◆ Task goal
Provide only the number of lines in the records where "linejoin" appears.

[[ The data open ]]

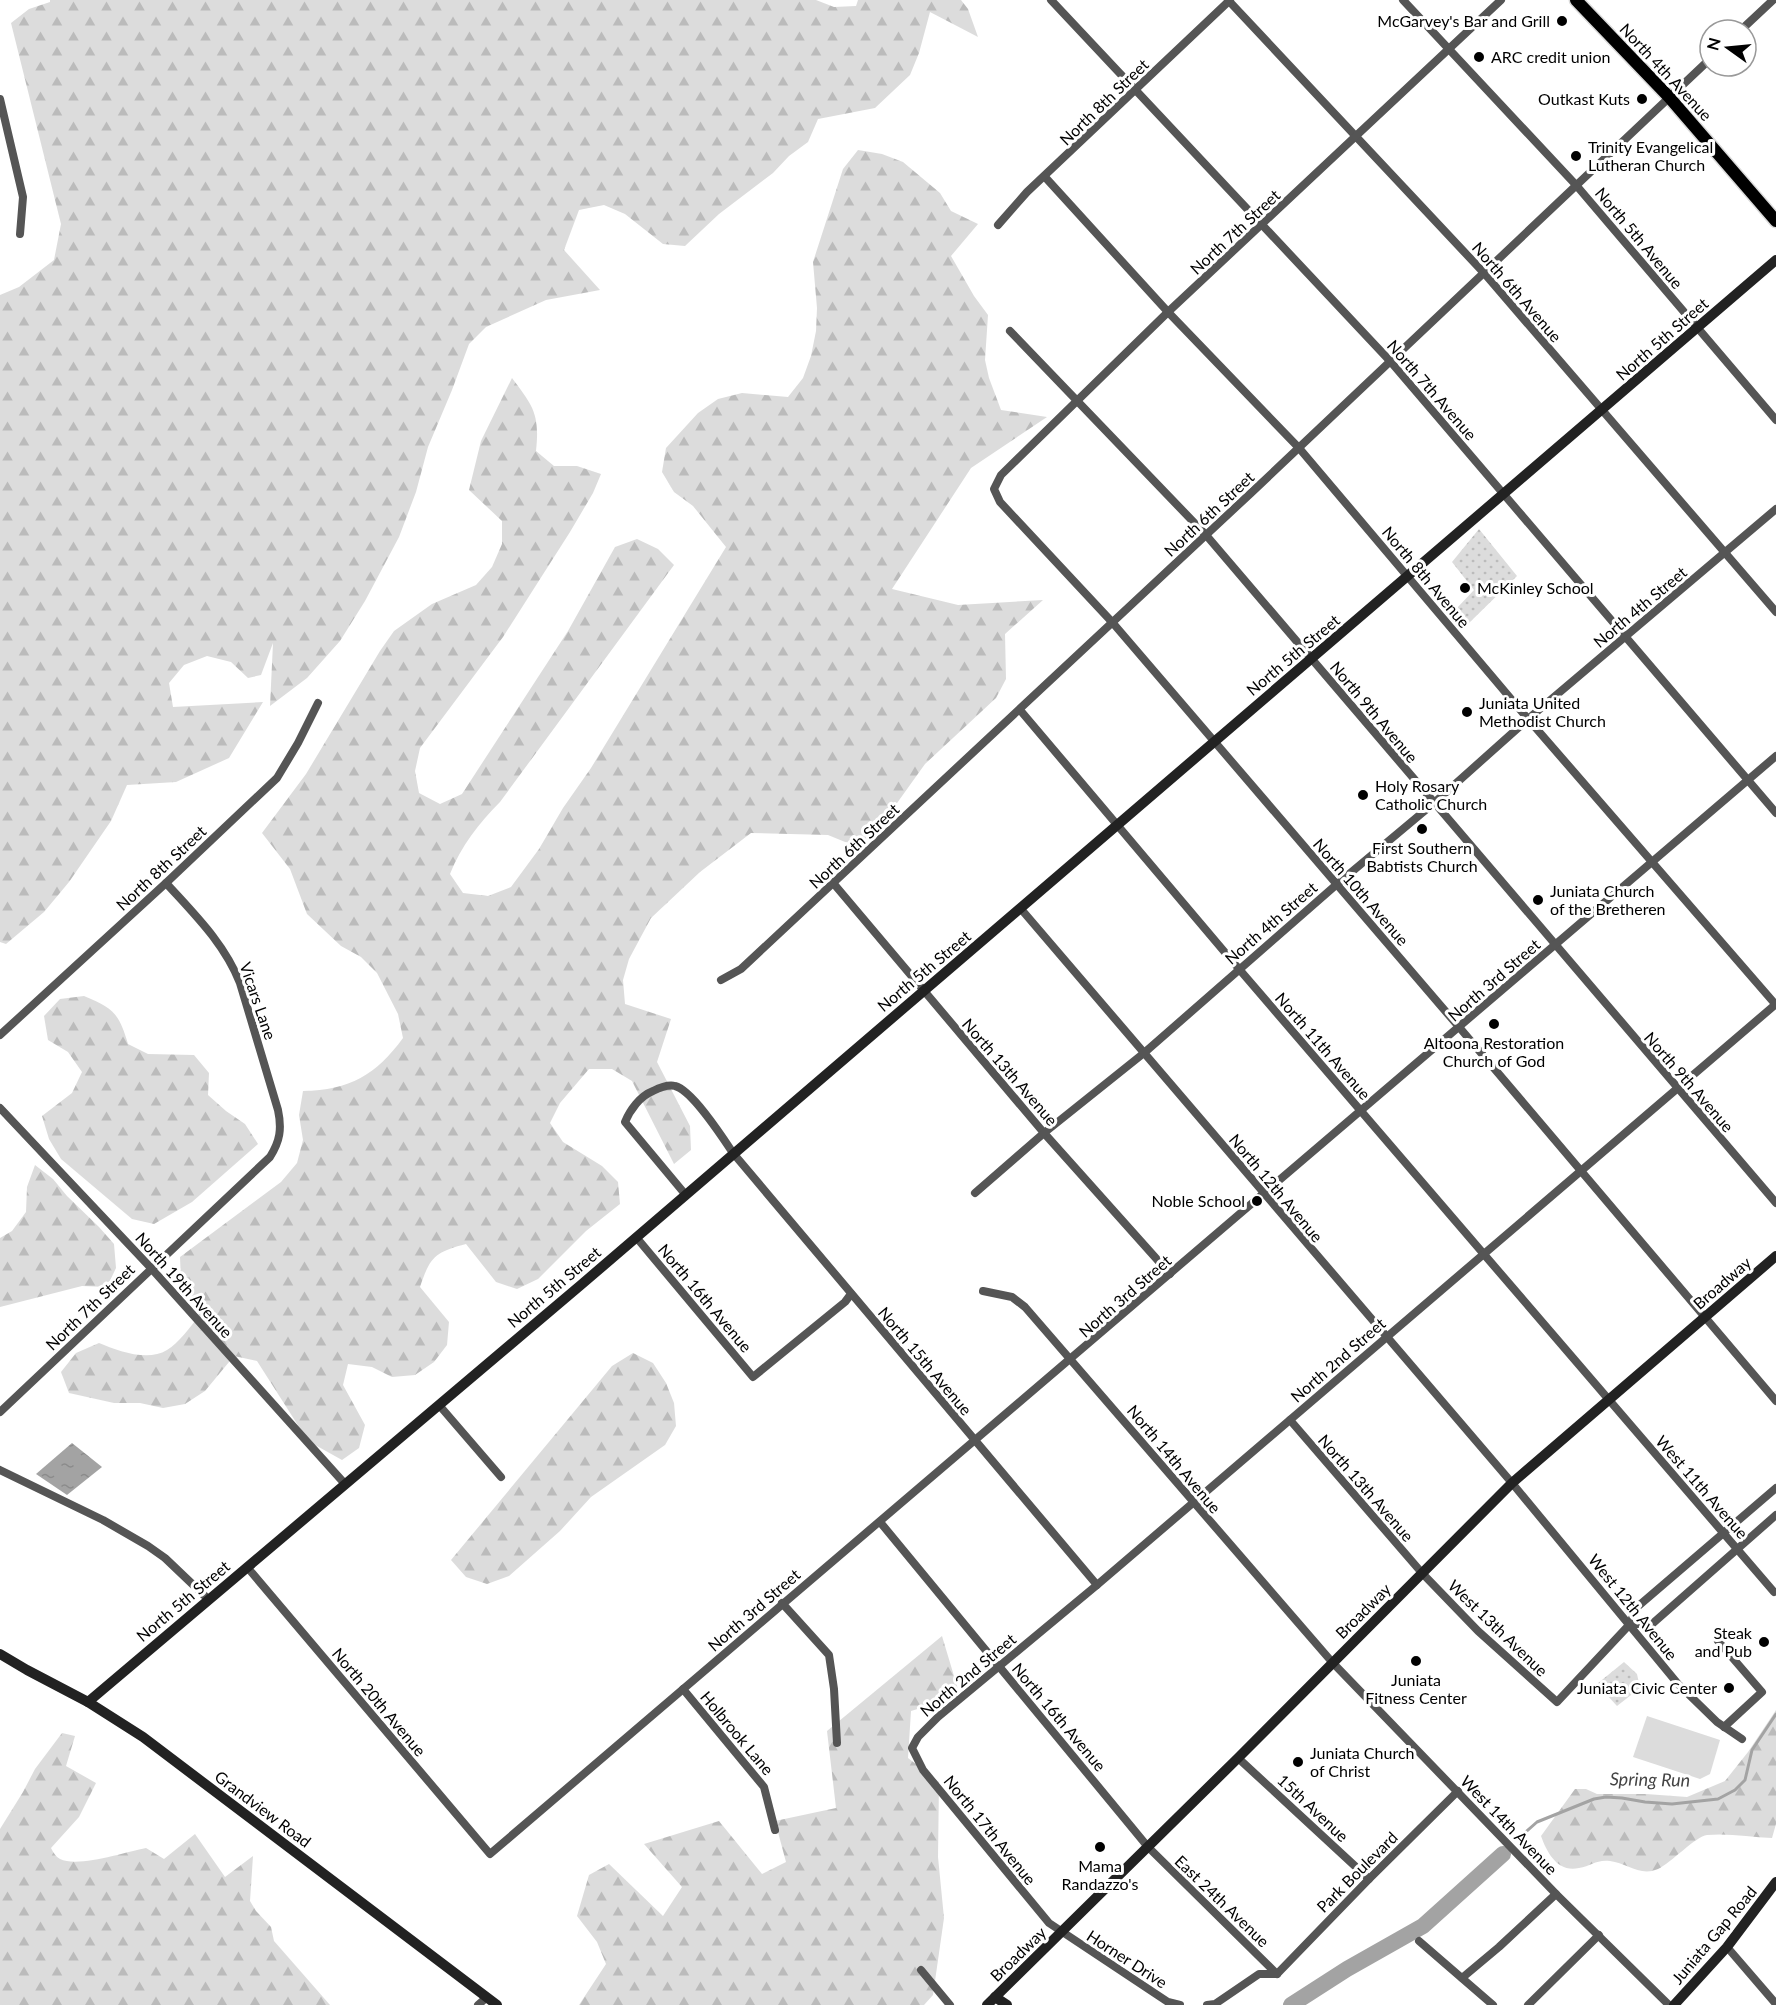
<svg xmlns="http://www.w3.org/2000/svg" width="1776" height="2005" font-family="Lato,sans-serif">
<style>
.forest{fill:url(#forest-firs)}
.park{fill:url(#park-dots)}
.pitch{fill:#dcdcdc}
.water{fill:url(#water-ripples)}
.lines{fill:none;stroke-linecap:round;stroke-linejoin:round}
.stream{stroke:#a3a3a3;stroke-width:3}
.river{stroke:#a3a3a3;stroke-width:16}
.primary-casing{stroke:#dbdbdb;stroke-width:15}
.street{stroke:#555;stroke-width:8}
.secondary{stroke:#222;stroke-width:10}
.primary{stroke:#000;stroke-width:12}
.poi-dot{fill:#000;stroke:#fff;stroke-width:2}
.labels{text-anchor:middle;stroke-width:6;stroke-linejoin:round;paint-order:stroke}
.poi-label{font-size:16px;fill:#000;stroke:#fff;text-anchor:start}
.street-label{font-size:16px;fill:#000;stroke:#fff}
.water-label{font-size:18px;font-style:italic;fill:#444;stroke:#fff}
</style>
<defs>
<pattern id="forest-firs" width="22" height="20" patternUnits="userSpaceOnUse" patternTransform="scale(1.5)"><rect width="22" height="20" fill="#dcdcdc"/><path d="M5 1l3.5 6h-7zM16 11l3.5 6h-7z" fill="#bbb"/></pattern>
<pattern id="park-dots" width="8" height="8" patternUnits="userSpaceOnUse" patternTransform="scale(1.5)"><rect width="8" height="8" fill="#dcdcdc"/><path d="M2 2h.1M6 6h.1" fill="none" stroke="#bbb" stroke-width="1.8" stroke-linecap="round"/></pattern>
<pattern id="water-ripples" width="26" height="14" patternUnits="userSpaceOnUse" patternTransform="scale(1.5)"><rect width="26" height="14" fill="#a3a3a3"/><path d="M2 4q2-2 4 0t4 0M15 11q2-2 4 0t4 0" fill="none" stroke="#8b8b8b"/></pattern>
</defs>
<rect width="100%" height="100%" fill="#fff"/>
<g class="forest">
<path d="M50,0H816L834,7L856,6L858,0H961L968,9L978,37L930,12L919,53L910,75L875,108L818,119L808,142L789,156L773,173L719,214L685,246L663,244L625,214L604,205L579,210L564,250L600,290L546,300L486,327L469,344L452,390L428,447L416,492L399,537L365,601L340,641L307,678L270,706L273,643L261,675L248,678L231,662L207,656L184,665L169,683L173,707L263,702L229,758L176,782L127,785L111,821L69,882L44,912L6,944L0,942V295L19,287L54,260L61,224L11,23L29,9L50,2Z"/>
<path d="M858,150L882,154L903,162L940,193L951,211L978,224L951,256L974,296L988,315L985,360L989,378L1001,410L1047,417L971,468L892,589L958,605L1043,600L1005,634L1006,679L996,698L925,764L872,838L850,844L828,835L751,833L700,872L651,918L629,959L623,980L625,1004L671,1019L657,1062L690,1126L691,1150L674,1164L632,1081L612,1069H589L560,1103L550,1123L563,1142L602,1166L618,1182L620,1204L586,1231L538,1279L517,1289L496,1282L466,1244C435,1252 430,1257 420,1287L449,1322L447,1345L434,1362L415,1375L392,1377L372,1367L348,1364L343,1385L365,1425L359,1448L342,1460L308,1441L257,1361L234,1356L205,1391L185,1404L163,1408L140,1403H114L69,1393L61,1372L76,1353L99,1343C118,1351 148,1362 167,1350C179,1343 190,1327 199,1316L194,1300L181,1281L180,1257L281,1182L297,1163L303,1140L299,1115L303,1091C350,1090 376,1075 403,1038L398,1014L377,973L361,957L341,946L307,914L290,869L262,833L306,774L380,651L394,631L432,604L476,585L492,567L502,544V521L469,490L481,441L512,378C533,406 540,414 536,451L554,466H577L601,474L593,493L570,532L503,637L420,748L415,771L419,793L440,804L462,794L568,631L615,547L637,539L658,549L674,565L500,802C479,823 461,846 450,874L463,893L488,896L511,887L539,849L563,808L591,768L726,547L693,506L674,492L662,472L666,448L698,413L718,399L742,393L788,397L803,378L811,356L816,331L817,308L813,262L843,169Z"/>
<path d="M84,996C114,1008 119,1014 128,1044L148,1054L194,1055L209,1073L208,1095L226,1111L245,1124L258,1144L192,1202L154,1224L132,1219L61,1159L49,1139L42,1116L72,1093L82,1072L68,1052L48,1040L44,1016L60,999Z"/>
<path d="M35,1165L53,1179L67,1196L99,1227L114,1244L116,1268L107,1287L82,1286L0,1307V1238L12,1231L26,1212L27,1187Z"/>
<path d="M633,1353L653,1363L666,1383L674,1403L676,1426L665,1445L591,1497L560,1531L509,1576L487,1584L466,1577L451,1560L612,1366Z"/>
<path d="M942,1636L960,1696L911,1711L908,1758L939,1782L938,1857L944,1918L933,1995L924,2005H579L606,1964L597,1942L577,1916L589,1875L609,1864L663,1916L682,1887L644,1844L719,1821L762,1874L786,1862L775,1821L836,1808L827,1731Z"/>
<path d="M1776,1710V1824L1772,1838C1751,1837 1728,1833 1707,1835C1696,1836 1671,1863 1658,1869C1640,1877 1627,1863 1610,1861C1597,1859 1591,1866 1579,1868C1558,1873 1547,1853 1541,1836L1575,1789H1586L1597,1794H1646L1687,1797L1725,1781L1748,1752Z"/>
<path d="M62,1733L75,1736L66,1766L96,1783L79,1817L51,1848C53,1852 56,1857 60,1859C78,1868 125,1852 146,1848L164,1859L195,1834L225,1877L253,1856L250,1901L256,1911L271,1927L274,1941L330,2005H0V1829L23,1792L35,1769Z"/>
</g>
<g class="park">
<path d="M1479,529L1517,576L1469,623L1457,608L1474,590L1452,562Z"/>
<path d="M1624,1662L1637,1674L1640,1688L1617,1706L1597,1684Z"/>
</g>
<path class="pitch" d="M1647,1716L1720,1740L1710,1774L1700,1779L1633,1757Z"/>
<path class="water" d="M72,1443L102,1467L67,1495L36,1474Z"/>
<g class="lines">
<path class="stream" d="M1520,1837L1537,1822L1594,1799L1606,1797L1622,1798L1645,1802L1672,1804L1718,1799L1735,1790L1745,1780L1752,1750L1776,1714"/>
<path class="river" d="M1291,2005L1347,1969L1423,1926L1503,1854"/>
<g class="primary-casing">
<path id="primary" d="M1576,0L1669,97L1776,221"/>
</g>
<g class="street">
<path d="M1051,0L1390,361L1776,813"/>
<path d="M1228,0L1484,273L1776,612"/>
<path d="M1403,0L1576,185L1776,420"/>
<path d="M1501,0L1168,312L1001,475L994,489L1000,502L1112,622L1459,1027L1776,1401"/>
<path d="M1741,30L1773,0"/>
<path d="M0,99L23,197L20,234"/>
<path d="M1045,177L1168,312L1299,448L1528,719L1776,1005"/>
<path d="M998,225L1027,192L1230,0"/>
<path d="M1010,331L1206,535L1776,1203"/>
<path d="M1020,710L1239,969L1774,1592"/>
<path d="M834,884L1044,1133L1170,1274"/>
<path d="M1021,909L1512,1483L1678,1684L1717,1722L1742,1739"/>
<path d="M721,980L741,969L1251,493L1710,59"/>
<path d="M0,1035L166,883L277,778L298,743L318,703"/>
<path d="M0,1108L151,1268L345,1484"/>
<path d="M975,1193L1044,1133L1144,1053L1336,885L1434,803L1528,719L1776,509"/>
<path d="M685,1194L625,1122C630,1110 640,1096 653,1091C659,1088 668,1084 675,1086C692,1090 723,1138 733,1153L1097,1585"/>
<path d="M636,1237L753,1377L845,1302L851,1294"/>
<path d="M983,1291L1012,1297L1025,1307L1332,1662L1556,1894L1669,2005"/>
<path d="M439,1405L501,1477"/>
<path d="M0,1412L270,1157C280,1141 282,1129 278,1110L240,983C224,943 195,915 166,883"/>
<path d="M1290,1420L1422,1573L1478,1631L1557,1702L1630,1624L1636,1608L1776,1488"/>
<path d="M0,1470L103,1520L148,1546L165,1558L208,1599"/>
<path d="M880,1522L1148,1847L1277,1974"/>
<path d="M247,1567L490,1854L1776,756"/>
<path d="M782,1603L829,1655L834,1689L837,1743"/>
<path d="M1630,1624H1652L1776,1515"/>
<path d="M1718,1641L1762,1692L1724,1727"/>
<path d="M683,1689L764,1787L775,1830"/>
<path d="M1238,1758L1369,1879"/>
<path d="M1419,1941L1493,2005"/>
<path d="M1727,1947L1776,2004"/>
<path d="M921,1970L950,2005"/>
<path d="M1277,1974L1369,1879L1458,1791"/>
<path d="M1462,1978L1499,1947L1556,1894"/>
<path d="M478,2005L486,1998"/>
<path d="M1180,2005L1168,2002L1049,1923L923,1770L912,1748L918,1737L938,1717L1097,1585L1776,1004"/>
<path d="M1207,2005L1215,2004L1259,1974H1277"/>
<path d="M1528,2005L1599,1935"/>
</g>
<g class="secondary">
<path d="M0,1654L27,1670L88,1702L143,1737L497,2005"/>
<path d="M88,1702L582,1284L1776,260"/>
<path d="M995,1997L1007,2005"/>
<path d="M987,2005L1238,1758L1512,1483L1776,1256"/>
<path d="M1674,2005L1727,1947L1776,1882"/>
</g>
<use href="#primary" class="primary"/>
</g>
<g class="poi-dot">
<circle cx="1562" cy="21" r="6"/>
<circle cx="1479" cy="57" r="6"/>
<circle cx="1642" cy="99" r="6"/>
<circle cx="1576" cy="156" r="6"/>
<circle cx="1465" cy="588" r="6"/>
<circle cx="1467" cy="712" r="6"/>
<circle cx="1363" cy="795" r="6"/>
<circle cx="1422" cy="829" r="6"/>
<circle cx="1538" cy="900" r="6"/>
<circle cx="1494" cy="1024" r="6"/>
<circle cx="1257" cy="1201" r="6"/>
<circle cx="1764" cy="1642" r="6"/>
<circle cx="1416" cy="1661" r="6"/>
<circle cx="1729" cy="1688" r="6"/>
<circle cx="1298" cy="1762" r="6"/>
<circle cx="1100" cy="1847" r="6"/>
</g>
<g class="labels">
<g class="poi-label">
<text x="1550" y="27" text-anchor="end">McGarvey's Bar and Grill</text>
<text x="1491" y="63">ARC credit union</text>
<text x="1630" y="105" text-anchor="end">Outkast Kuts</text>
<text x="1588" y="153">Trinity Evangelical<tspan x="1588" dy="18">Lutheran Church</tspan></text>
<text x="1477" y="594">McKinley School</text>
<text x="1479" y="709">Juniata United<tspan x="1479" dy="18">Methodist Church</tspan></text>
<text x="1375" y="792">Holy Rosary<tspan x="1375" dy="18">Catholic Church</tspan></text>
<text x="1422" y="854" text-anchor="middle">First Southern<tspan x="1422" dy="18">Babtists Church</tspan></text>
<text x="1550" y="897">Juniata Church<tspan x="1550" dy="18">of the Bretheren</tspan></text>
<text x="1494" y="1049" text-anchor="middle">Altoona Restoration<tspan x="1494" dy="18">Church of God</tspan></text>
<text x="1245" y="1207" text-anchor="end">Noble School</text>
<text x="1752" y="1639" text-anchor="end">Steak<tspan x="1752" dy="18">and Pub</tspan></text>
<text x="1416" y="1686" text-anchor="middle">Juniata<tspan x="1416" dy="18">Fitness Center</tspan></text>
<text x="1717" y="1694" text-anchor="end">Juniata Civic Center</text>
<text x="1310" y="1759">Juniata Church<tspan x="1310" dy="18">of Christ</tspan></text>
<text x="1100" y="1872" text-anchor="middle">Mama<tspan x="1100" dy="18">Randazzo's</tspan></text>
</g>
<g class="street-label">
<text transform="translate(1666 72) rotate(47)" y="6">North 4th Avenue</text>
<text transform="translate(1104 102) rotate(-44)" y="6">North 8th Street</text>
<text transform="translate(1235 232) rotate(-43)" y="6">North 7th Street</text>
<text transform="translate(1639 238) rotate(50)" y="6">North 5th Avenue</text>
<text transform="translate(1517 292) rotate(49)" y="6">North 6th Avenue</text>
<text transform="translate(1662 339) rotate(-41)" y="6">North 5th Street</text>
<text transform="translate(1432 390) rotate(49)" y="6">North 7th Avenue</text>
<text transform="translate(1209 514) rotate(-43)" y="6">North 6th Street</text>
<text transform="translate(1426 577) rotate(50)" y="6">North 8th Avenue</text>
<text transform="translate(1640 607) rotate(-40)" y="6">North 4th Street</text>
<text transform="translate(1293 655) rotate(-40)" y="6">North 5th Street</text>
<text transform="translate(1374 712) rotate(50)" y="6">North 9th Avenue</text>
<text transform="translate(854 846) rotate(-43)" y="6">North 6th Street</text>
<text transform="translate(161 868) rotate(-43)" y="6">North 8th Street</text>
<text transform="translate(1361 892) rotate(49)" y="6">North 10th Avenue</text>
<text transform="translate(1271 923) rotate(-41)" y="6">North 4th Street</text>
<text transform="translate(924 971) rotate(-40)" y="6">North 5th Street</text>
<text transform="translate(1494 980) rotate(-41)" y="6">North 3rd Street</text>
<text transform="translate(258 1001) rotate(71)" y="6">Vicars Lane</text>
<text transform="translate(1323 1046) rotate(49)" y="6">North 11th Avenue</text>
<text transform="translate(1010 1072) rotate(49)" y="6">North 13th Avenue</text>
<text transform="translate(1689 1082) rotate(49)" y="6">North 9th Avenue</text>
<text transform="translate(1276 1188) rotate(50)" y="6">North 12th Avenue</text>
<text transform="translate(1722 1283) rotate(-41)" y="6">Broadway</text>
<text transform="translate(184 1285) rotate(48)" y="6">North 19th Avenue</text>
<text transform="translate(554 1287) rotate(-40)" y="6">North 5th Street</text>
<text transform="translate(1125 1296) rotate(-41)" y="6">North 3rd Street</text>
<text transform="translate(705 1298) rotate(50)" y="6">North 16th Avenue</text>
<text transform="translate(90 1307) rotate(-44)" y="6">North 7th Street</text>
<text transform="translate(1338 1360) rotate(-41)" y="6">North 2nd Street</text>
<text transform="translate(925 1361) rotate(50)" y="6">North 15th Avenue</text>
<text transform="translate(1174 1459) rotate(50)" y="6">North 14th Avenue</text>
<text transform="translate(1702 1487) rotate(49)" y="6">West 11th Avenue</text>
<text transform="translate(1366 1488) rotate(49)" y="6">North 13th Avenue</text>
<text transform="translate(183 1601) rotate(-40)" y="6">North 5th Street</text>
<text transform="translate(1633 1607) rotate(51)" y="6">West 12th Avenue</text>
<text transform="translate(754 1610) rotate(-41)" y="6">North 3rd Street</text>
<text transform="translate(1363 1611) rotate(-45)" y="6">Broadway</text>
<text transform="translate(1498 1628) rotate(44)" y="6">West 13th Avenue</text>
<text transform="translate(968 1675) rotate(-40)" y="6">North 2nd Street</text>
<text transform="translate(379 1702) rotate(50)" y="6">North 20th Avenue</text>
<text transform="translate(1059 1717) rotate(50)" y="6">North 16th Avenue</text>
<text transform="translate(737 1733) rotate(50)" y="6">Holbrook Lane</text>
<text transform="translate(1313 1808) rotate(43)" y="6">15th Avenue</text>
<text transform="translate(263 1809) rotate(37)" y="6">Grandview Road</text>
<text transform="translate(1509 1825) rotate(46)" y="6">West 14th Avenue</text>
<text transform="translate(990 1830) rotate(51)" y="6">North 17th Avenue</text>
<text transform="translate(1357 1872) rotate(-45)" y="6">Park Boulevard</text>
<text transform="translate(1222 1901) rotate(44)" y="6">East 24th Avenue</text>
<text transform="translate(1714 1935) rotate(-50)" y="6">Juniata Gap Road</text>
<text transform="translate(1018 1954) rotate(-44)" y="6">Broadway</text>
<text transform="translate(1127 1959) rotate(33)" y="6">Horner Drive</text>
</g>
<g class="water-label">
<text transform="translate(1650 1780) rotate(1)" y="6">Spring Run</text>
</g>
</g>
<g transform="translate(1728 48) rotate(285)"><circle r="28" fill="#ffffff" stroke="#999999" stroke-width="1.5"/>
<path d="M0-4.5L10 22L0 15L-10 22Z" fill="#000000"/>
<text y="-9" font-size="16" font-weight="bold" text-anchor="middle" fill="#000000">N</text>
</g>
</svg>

[[ The data closed ]]

◆ Answer to this exercise
2